Я помню тепло рук твоих - страница 6
Господи, страшна злоба людская, зависть, жадность и безбожие. Как жить теперь, где взять силы, Господи? Хотелось кричать, но боль так сдавила грудь, что стало трудно дышать. Наташа встала, поднялась наверх, налила воды из самовара и села на стул возле окна. Сейчас, наверно, придут дети, надо собрать все силы, привести себя в порядок.
Она посмотрела в окно, вдаль, на реку, и воспоминания нахлынули сами собой.
«… Вот она, маленькая, худенькая девочка, стоит возле могилы. На кладбище ужасно грязно: всю ночь шёл дождь. Туфельки облепили комья свежей глины, да так, что ножки с большим трудом отрываются от земли. И так страшно. Как же можно жить без папы и мамы?
К ней тогда подошёл статный, широкоплечий мужчина. Она почувствовала его пристальный взгляд со спины, вся съёжилась и искоса, с большим недоверием посмотрела на него снизу вверх. В его лице она прочла боль и сочувствие, открытый, добрый взгляд располагал к себе. Да и лицо показалось ей знакомым, она не почувствовала опасности, скорее, он вызвал интерес.
– Ты, стало быть, Натка, Лизаветы младшенькая?
Девятилетний ребёнок закачал головой:
– Да, она самая, Наталья Михайловна я.
Мужчина ласково улыбнулся девочке, превозмогая застывшую боль и усталость, погладил натруженной, мозолистой рукой её кучерявую русую голову.
– Ну, тогда давай знакомиться. Я – твой дядя, Николай, твоей мамы родной брат. Царство небесное твоим родителям, Михаилу и Лизавете. Судьбу себе никто не выбирает, Богу виднее, когда кого призвать.
Он перекрестился и незаметно смахнул скупую слезинку с лица.
Наташа вжала голову в плечи и прищурилась.
Николай сразу понял, что происходит в душе маленькой девочки.
– Ты меня, детка, не бойся, я теперь за тебя в ответе. И запомни, в обиду тебя никому не дам. Ты теперь – моя дочка. Было у меня два сына и дочка, стало два сына и две дочки.
Он ласково подмигнул ей, присел на корточки:
– Да ты сейчас упадёшь, не ела сегодня совсем, наверное, да напугана. Иди-ка ко мне на руки, девонька.
Николай бережно поднял её на руки.
– Всё наладится, дитятко, – он поцеловал ребёнка в лобик и прижал покрепче, пытаясь унять её дрожь. – Худенькая ты уж больно, впрочем, мама твоя тоже худенькой всегда была. Любил я твою мамку и оберегал как мог, ну а теперь о тебе позабочусь. Всё проходит, милая, и это потихоньку зарубцуется.
Человека доброго, сильного, с широкой душой дети чувствуют сразу, поэтому Наташе тогда стало спокойно, и она потихоньку стала согреваться. Ей очень захотелось спать, но спать нельзя – а вдруг и этот Николай исчезнет? Она посматривала на дядю и покрепче ухватилась за его воротник, а про себя подумала: «А глаза у него синие, как у мамы, может, и вправду её брат, может, и вправду в обиду не даст!»
Страх и ужас, боль и неизвестность – всё перемешалось в детском сознании, всё произошедшее за последние три дня полностью её измучило, навсегда поселив в душе страх и недоверие к людям.

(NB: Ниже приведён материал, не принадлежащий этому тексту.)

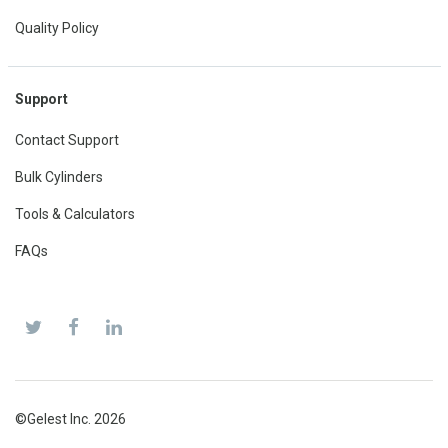
Quality Policy
Support
Contact Support
Bulk Cylinders
Tools & Calculators
FAQs
©Gelest Inc. 2026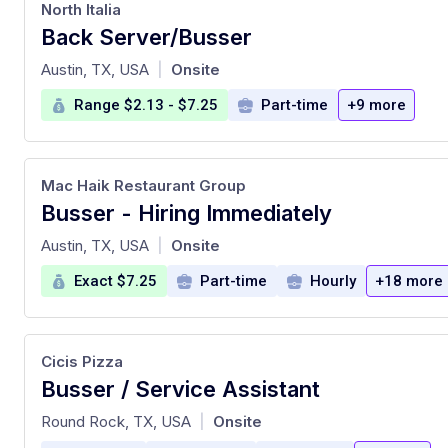
North Italia
Back Server/Busser
at
Austin, TX, USA
Onsite
|
Range $2.13 - $7.25
Part-time
+9 more
Mac Haik Restaurant Group
Busser - Hiring Immediately
at
Austin, TX, USA
Onsite
|
Exact $7.25
Part-time
Hourly
+18 more
Cicis Pizza
Busser / Service Assistant
at
Round Rock, TX, USA
Onsite
|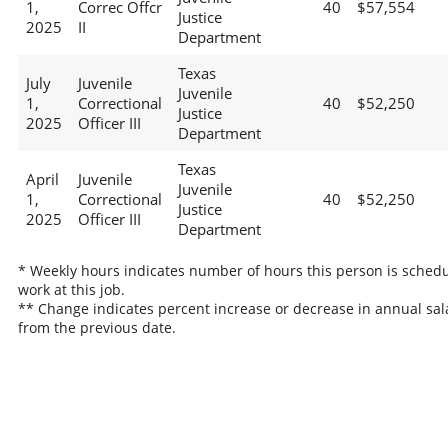
1,
Correc Offcr
40
$57,554
Justice
2025
II
Department
Texas
July
Juvenile
Juvenile
1,
Correctional
40
$52,250
Justice
2025
Officer III
Department
Texas
April
Juvenile
Juvenile
1,
Correctional
40
$52,250
Justice
2025
Officer III
Department
* Weekly hours indicates number of hours this person is schedu
work at this job.
** Change indicates percent increase or decrease in annual sal
from the previous date.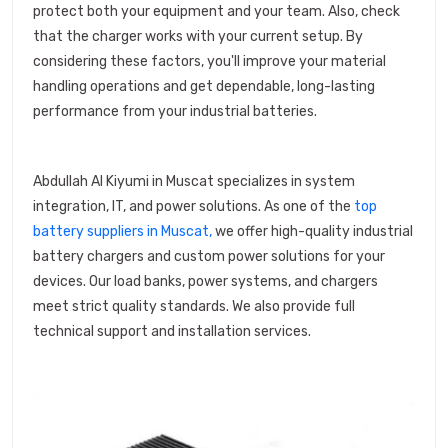
protect both your equipment and your team. Also, check
that the charger works with your current setup. By
considering these factors, you'll improve your material
handling operations and get dependable, long-lasting
performance from your industrial batteries.
Abdullah Al Kiyumi in Muscat specializes in system
integration, IT, and power solutions. As one of the
top
battery suppliers in Muscat,
we offer high-quality industrial
battery chargers and custom power solutions for your
devices. Our load banks, power systems, and chargers
meet strict quality standards. We also provide full
technical support and installation services.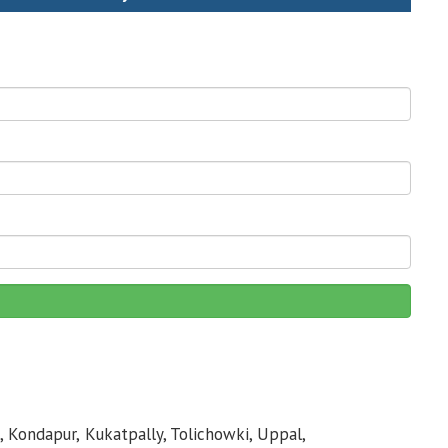
, Kondapur, Kukatpally, Tolichowki, Uppal,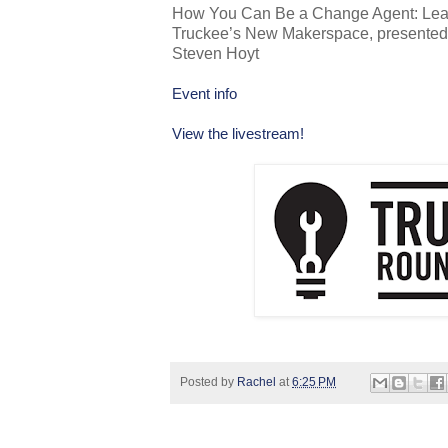
How You Can Be a Change Agent: Learn
Truckee’s New Makerspace, presente
Steven Hoyt
Event info
View the livestream!
Posted by
Rachel
at
6:25 PM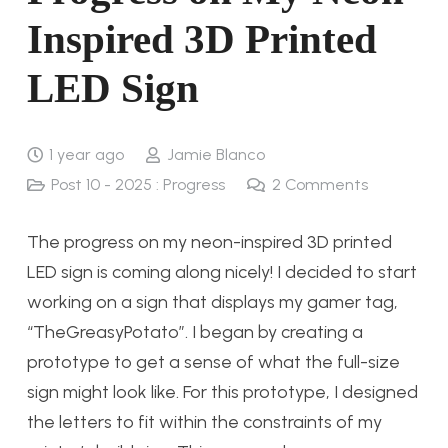
Inspired 3D Printed
LED Sign
1 year ago
Jamie Blanco
Post 10 - 2025 : Progress
2
Comments
The progress on my neon-inspired 3D printed
LED sign is coming along nicely! I decided to start
working on a sign that displays my gamer tag,
“TheGreasyPotato”. I began by creating a
prototype to get a sense of what the full-size
sign might look like. For this prototype, I designed
the letters to fit within the constraints of my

Николай бережно нёс измученную девочку, тихонько гладил её по голове и что-то всё говорил, говорил. Наконец накопившаяся усталость взяла своё, и она крепко уснула…»

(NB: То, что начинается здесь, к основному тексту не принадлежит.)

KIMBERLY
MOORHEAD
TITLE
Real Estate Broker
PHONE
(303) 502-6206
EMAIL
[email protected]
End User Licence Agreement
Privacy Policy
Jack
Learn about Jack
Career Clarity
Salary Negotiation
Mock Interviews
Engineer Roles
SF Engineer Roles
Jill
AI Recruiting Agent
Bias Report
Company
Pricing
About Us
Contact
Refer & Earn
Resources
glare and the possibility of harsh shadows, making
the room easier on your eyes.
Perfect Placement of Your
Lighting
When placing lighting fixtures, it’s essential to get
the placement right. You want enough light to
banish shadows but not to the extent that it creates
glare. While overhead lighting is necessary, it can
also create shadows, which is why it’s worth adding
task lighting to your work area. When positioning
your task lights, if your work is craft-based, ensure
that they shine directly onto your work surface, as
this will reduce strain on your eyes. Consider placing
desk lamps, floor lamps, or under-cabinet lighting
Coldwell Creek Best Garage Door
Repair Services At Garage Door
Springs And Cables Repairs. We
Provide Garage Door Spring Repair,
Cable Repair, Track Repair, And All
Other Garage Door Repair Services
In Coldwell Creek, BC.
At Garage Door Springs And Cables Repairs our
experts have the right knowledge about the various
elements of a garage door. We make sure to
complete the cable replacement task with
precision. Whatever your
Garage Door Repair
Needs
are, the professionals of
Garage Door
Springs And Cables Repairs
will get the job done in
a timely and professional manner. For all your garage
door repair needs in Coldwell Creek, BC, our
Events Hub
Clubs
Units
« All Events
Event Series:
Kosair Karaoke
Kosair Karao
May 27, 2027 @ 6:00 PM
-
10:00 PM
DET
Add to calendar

Тогда мне было девять лет, сейчас – двадцать восемь. И меня на руки никто не возьмёт, я – жена врага народа, и у самой на руках двое деток.

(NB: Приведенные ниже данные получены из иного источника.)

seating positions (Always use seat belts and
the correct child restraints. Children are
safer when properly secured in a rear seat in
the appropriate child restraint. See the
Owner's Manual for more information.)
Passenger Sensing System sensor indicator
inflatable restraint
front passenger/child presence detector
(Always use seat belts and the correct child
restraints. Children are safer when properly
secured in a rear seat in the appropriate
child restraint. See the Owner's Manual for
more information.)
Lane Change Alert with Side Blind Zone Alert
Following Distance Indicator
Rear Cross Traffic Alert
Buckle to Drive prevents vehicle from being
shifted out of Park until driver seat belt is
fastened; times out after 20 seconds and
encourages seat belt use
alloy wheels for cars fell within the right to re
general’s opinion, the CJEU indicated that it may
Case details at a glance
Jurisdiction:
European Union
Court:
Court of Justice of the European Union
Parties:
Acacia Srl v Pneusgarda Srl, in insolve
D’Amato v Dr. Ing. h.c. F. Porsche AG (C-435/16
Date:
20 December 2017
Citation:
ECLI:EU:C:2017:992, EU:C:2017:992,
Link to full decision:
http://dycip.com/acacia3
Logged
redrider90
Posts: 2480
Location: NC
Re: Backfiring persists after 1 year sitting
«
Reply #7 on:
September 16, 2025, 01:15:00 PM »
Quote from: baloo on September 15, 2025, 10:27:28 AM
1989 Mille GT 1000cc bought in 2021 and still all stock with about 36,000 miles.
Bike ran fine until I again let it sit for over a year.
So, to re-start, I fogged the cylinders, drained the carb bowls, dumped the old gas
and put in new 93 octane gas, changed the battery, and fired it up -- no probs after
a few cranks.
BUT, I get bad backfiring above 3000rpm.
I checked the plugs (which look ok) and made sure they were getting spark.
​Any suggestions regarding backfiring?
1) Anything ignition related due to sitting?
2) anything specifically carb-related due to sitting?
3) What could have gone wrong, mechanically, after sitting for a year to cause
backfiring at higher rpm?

«Нет тебя на свете больше, Тадеуш мой. Нет совсем, ты больше не откроешь дверь и не войдёшь. «С честного человека шкуру не снимут», – крутилось у неё в голове. – Ещё как сняли и не поморщились, сволочи! Даже похоронить мне тебя не дали, и на могилку прийти нельзя, её просто нет, прикопали, наверно, где попало. Как мне жить без тебя, как дышать, ходить? Господи, не дай мне озлобиться на всех людей! Господи, покажи правильный путь! Господи, помоги мне справиться, ведь я не одна, у меня дочки! Удержи, спаси от ненависти и безумия! Дай силы, Господи, дай силы, Господи!»